Give back, unchanged, the line containing "index dip: (176, 144)" and every line after it up to the end of the listing.
● ● ● ● ●
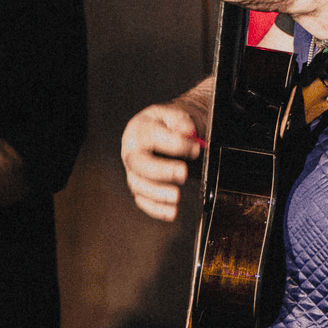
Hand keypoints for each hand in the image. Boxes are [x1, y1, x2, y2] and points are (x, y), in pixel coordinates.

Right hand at [120, 101, 203, 221]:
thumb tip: (189, 132)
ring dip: (158, 194)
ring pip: (138, 185)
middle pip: (140, 164)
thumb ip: (181, 122)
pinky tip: (172, 212)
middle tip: (183, 173)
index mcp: (140, 130)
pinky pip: (142, 201)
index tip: (195, 149)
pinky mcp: (137, 186)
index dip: (176, 144)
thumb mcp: (172, 115)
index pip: (154, 137)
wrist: (154, 131)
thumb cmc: (164, 125)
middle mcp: (132, 151)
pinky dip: (156, 209)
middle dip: (162, 171)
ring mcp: (133, 171)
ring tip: (177, 197)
● ● ● ● ●
(Output for this task)
index dip: (176, 144)
thumb mcp: (172, 115)
index pip: (154, 137)
wrist: (154, 131)
thumb cmc: (164, 125)
middle mcp: (132, 151)
pinky dip: (156, 209)
middle dip: (162, 171)
ring mcp: (133, 171)
ring tip: (177, 197)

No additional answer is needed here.